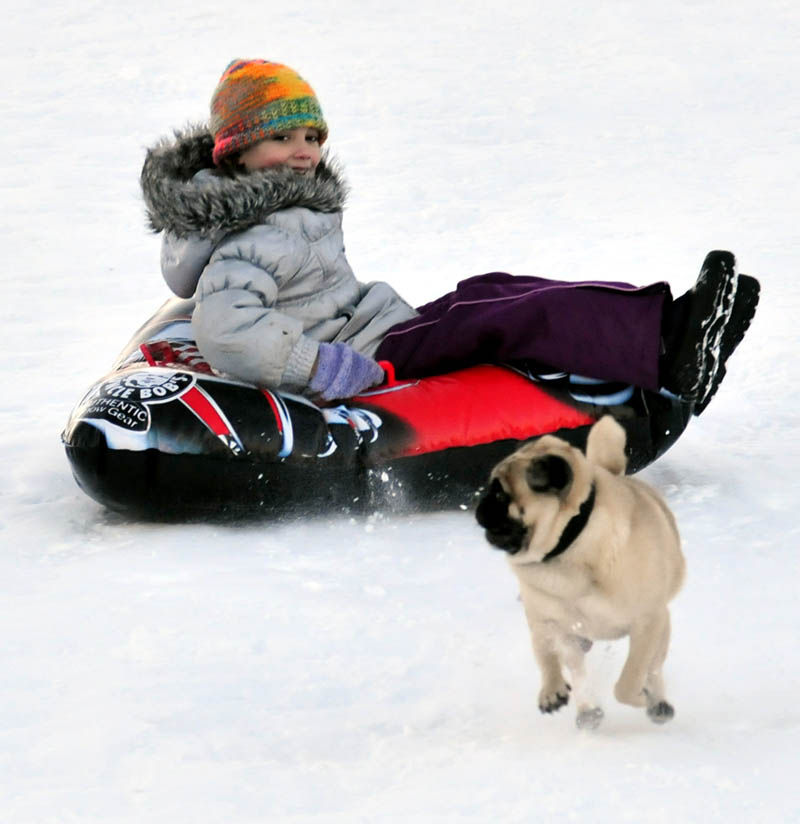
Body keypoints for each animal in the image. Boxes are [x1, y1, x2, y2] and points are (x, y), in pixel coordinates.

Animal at [476, 418, 688, 728]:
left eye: (501, 493)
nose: (479, 506)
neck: (567, 547)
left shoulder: (648, 622)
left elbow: (628, 681)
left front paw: (642, 697)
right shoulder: (546, 621)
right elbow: (550, 659)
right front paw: (553, 690)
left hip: (661, 628)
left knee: (653, 668)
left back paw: (657, 703)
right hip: (561, 631)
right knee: (570, 665)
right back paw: (587, 711)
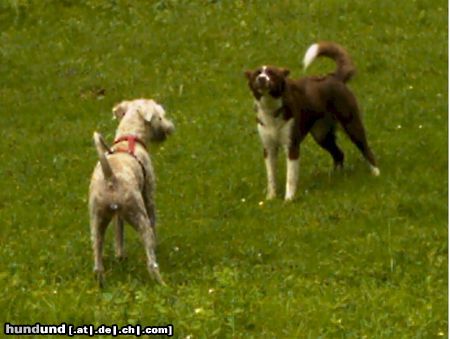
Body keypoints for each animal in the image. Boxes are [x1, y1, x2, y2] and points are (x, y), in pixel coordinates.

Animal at [246, 42, 380, 202]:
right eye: (257, 73)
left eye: (271, 73)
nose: (262, 78)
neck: (272, 109)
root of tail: (335, 77)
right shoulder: (269, 148)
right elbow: (271, 177)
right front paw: (270, 198)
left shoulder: (292, 146)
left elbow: (290, 177)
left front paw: (288, 199)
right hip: (321, 135)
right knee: (339, 154)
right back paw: (336, 176)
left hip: (351, 125)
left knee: (366, 149)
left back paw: (376, 172)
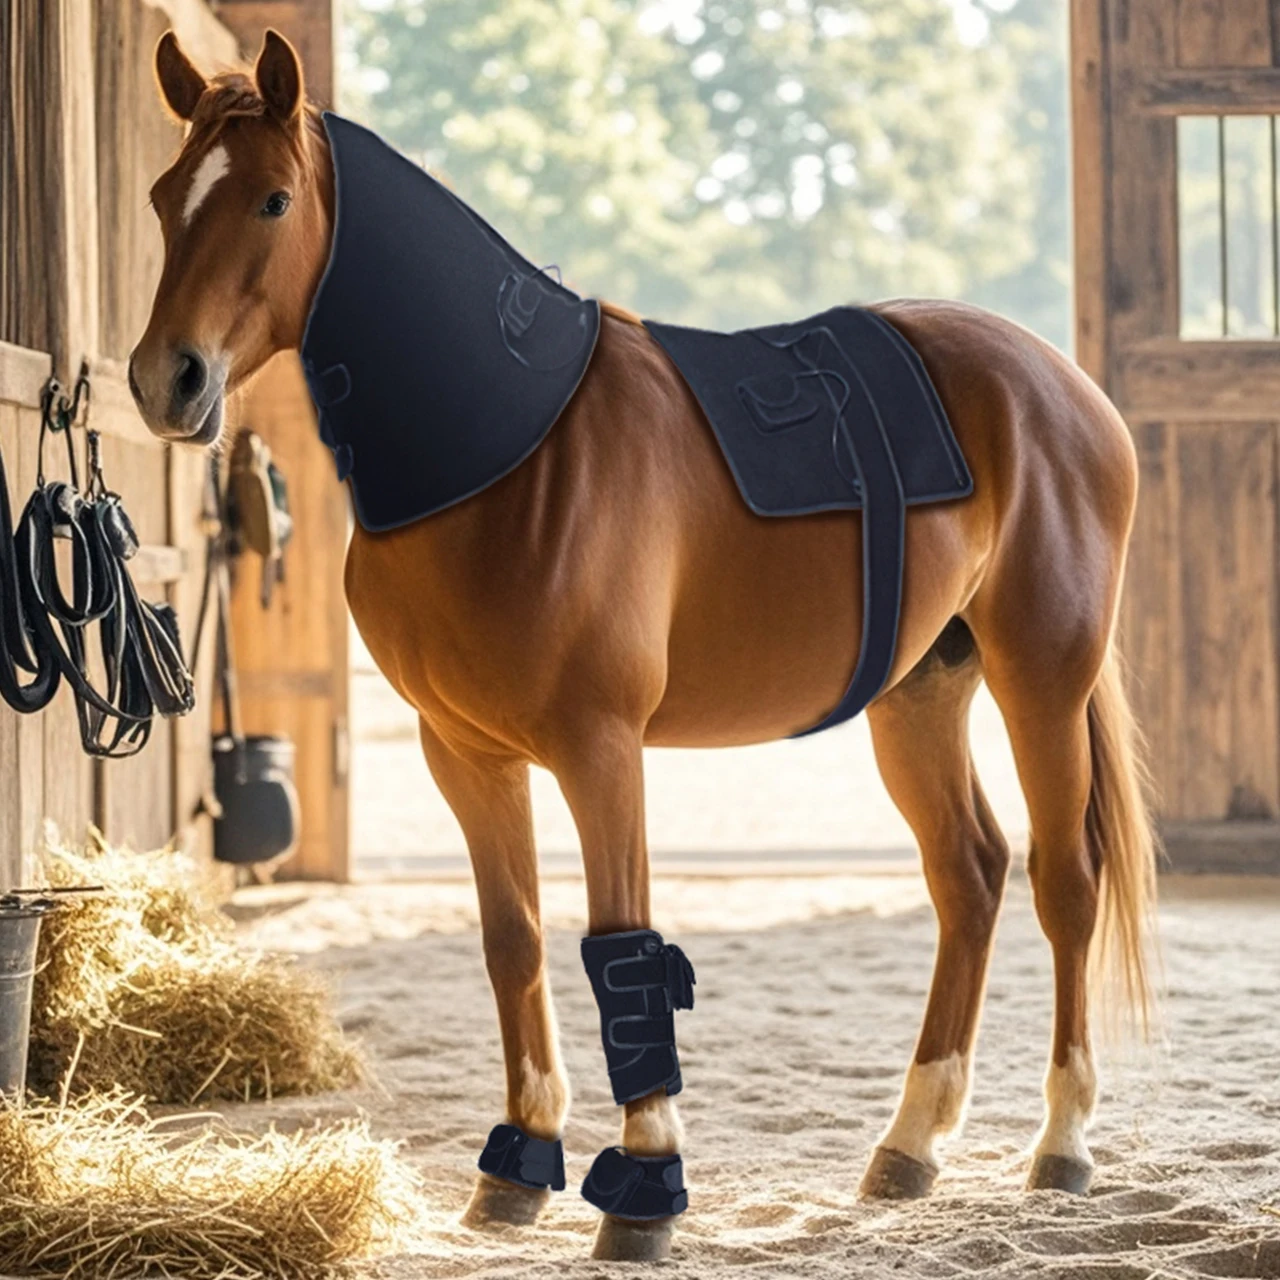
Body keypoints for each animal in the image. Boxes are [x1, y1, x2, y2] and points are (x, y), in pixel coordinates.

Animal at [130, 29, 1157, 1262]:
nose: (166, 379)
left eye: (274, 200)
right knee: (968, 873)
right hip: (919, 694)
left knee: (1065, 879)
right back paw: (908, 1144)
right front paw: (516, 1165)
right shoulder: (462, 753)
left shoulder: (600, 748)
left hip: (1040, 677)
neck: (508, 451)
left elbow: (620, 946)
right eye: (162, 198)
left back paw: (1061, 1142)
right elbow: (514, 939)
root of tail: (1064, 388)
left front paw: (644, 1187)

===============

--- Activity ---
Answer with an exact copy of the lines from the one containing "left elbow: (620, 946)" through the end of the entries above, leaving out everything before.

--- Reply to the task ---
left elbow: (620, 946)
right eye: (162, 198)
left back paw: (1061, 1142)
right elbow: (514, 939)
root of tail: (1064, 388)
left front paw: (644, 1187)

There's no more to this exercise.